§ **Task instructions**:
Print out the data below in full and exactly, skipping the pictures.

################

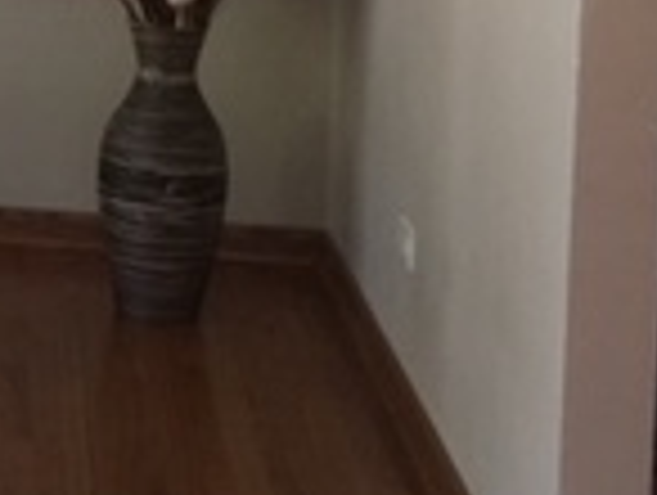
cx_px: -482
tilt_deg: -5.6
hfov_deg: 14.0
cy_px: -230
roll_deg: -2.4
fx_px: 2414
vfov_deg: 11.3
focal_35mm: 127
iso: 125
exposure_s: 1/10
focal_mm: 4.15
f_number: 2.2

################

§ **Exercise solution**:
cx_px: -482
tilt_deg: -5.6
hfov_deg: 14.0
cy_px: -230
roll_deg: -2.4
fx_px: 2414
vfov_deg: 11.3
focal_35mm: 127
iso: 125
exposure_s: 1/10
focal_mm: 4.15
f_number: 2.2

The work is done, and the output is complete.